Hong Kong students invited to handle rocket launchers during day of pro-Beijing activities

Children play with a mock rocket launcher at Hong Kong Police College - Reuters
Children play with a mock rocket launcher at Hong Kong Police College - Reuters

Hong Kong school-children were on Thursday invited to handle rocket launchers and sing the Chinese national anthem during a day of activities designed to boost loyalty to Beijing.

In classrooms across the city, students as young as six were given lessons on the draconian security law imposed last year as part of the first ‘National Security Education Day’.

Pupils were told to write messages in praise of China on billboards as they took part in flag-raising ceremonies as well as pro-Beijing puzzles and games.

At an open day at Hong Kong’s Police College, students were shown how to handle mock rocket-launchers as officers rappelled down from helicopters and took down 'terrorists' in mock-drills.

Police also demonstrated a new goose-stepping march that mimics the style used by Chinese troops on the mainland.

On the sidelines, guests wearing “I love police” t-shirts posed for selfies with a bear mascot dressed in a tactical uniform.

Pupils examine a submachine gun while elsewhere classrooms were decked out in pro-Beijing messages
Pupils examine a submachine gun while elsewhere classrooms were decked out in pro-Beijing messages

Cuddly toy versions of the bear were also on sale for HK$400 (£38) alongside plastic toys of riot police officers holding shotguns and tear gas warning flags.

At a morning ceremony attended by senior officials, Luo Huining, Beijing's top envoy in Hong Kong, gave a fiery speech vowing to “strike down hard resistance and regulate soft resistance”.

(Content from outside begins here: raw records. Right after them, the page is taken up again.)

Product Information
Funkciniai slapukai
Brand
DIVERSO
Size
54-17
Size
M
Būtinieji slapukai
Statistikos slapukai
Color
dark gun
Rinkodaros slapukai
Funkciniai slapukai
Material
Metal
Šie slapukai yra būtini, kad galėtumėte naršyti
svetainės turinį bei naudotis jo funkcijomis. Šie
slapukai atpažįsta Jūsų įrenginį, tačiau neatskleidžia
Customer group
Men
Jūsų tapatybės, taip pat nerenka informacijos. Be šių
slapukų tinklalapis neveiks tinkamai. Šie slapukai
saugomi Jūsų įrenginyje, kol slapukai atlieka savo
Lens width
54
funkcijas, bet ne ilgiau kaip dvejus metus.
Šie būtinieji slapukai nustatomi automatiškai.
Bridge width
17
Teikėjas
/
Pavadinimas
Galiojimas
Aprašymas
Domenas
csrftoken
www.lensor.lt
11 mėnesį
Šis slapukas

Students were a key part of Hong Kong's fading protest movement and authorities have sought overhauls of the curriculum as they seek to instil broad fealty to the Communist Party.

"I wish China can be stronger and I support the national security law,” one pupil was shown to have written on their school billboard.

However, elder pupils said the 'brainwashing' would not work across all classes.

“I feel it’s meaningless to have the day,” one student from a government school, who refused to give her full identity, told the Telegraph. “No matter how many activities the government plan to do, it won’t change people’s minds that the government is not trustworthy.”

“But I’m worried about the junior students who may be brainwashed by these events if more events other than quizzes creep into schools.”

Four democracy activists meanwhile held a lonely rally flanked by dozens of police officers on Thursday morning as they condemned Beijing's security law, which threatens life imprisonment for a range of hazily-defined crimes including subversion and collusion with foreign forces.

"It has been used as a tool and a weapon to deprive us of our rights, to silence all dissent, to stop us from protesting, demonstrating, from forming organisations," activist Chow Hang-tung told reporters.